The Jewish Federation in the Heart of New Jersey literally took center stage at this month’s General Assembly of the Jewish Federations of North America.
During a Nov. 9 plenary session at the annual gathering of federation leaders at Washington’s Hilton hotel, Heart of NJ’s CEO, Keith Krivitzky, spoke of his federation’s success with an innovative campaign called “100 Days of Impact.”
He described for the 2,500 attendees how the campaign — launched in 2014 and renewed this year — used weekly themes in order to generate fund-raising and awareness momentum among staff, leaders, and the broader community
“It is not the traditional pitch of ‘Give your money to us because we give your money to everything,’” said Krivitzky, recalling his six-minute address in an interview with NJJN. “That’s how you keep the lights on and the doors open for all of our partners.” The more traditional approach is “old school,” he said. “It doesn’t work. The reason you should give to federation is because we do things and connect dots that nobody else does.”
He told GA delegates how the 100 Days campaigns “strengthened our relationships with dozens of local agencies whom we featured and promoted in these stories and who in turn promoted our message,” he said. “We developed material and messages we could use at any time, boosting our messaging year-round; and we also shared this approach with other federations, and their results have been incredible…. At least 10 communities have embarked on similar programs.”
Krivitzky’s talk — delivered during a program that also featured Jewish Agency for Israel chair Natan Sharansky and Ohio philanthropist Leslie Wexner –– was a coveted honor for a small federation.
His speech dovetailed with the overall framework of the GA, “Think Forward,” a reference to new ideas that Jewish groups may need to embrace due to shifts in Jewish demographics and funding models.

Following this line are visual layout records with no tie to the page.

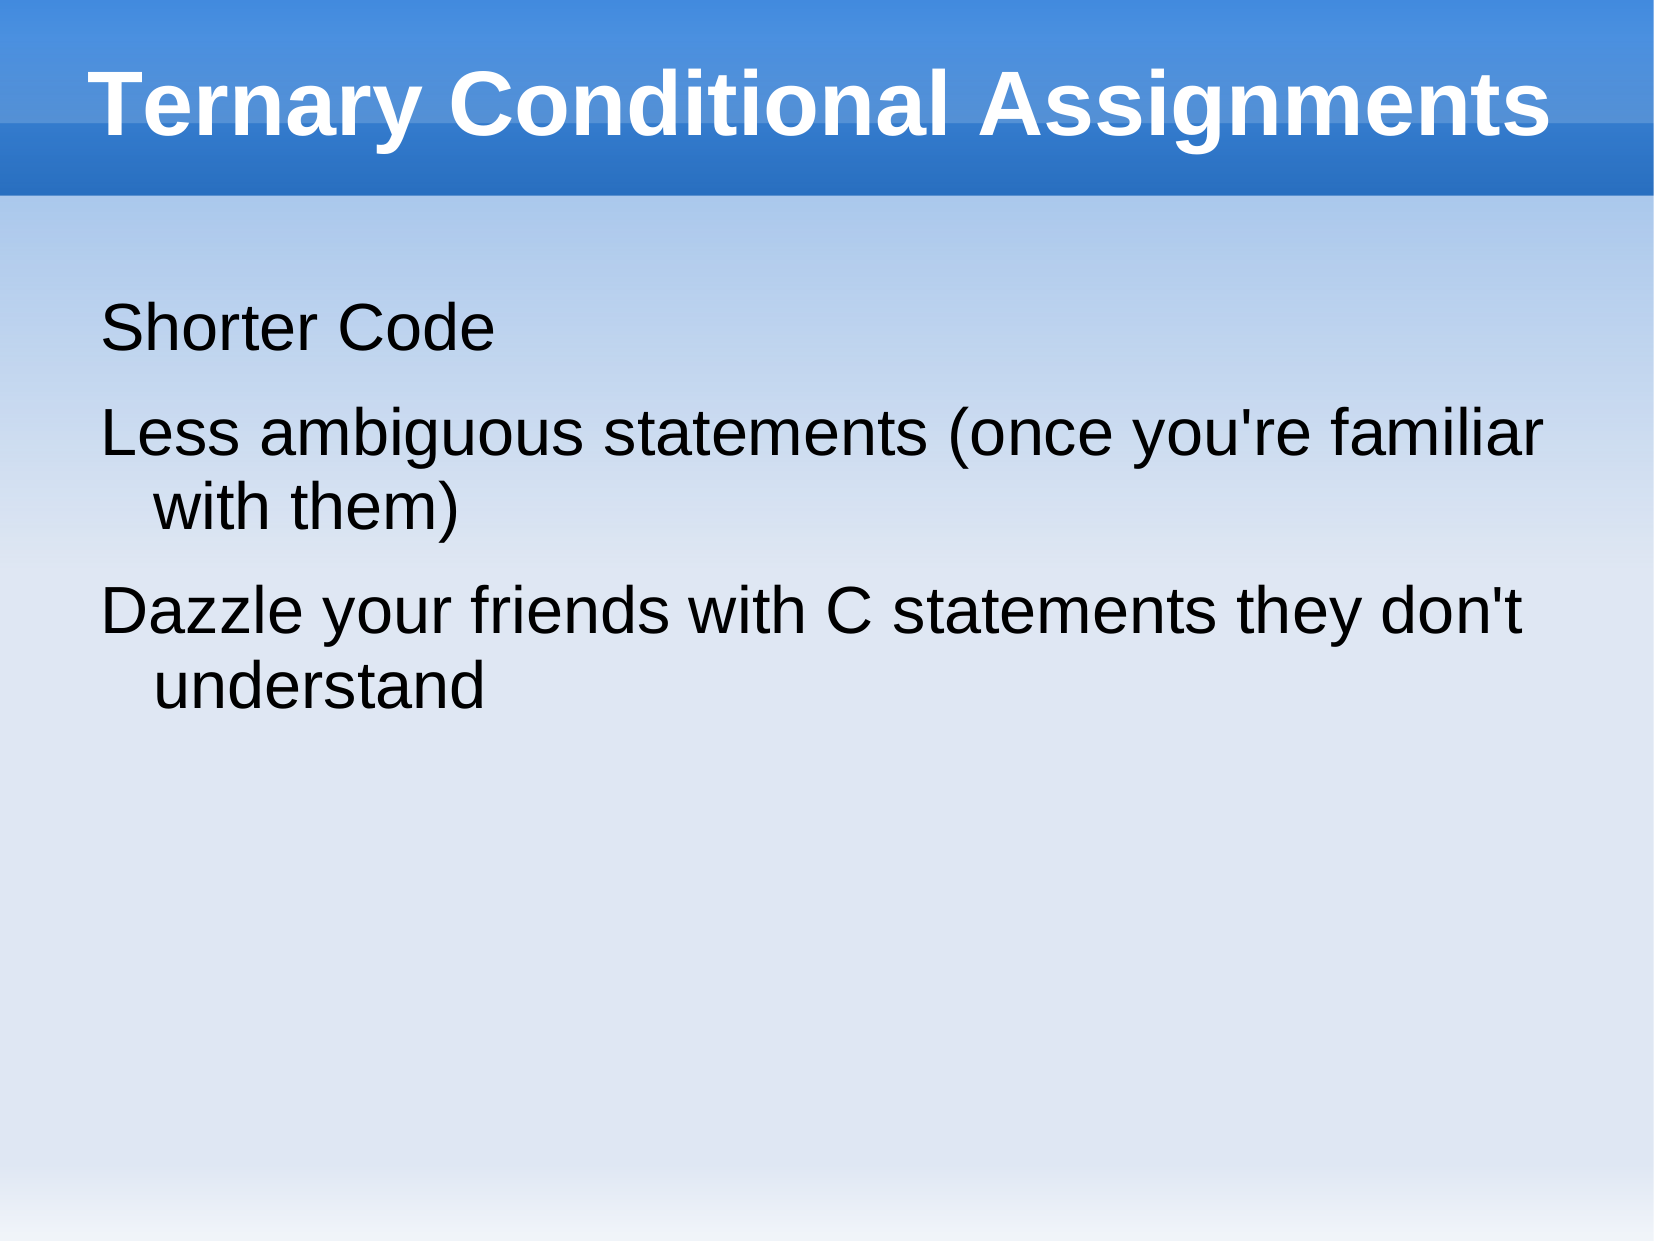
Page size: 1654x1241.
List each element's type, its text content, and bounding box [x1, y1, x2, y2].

list Shorter Code Less ambiguous statements (once you're familiar with them) Dazzle your friends with C statements they don't understand [82, 290, 1571, 724]
title Ternary Conditional Assignments [76, 0, 1565, 208]
picture [0, 0, 1654, 1241]
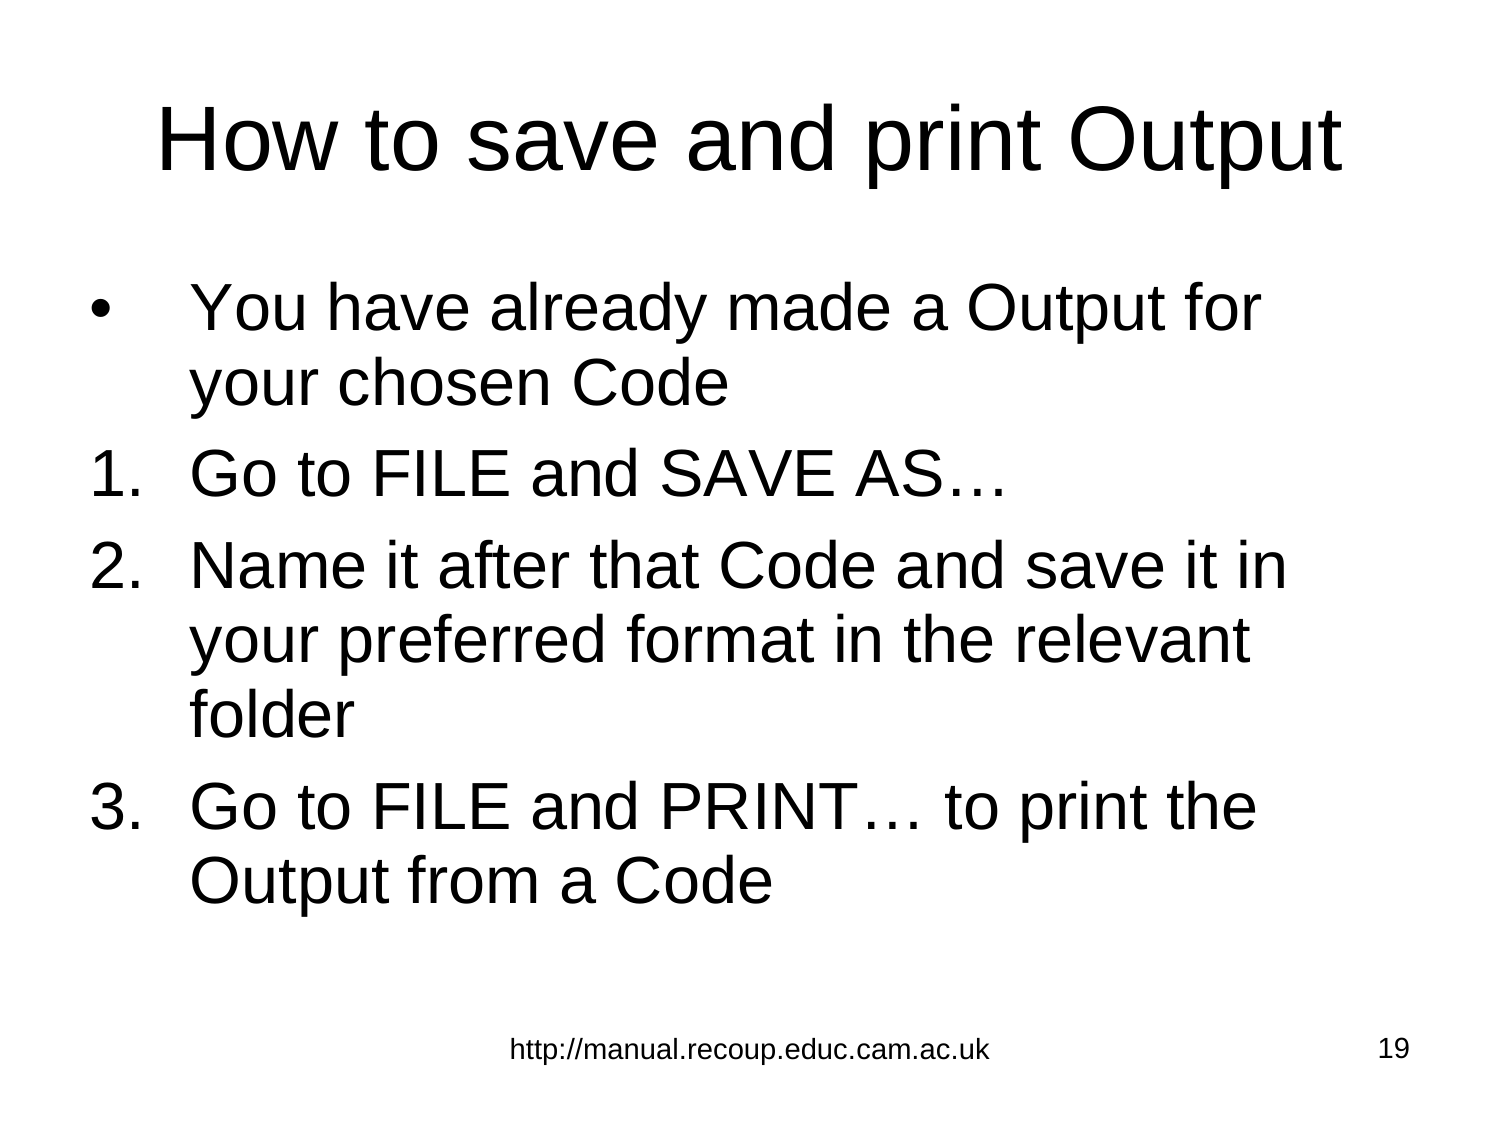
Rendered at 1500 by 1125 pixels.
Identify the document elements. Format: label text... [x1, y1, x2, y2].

The conference conducted panels called “Fedovations” — workshop discussions of best practices and innovations at federations in the United States and Canada.
Beyond planning for the future, delegates discussed the benefits of inclusion, the need to mend rifts opened by the summer’s bitter Iran nuclear debate, and efforts to adapt to a changing Jewish community.
“What was really good about this GA is that it raised a lot of ideas about challenges the federations need to grapple with. The next generation is a big challenge and so is fund-raising — not how do we have better tactics to raise funds, but the ways in which people give and want to give are fundamentally different,” Krivitzky said.
One of his federation’s tactics is a website, 100daysofimpact.org, that tells personal stories to illustrate “how federation helps both locally and around the world.”
Recent submissions have told of a program that partnered teenagers and senior citizens, a 15-year-old’s encounter with anti-Semitism during a summer visit to Hungary, and how the federation helped arrange for the burial of a homeless Jewish man in a local cemetery.
“Storytelling is a very effective way of engaging people,” said Krivitzky. “It should be a personal story that someone can relate to and also highlights the federation’s role in making something happen.”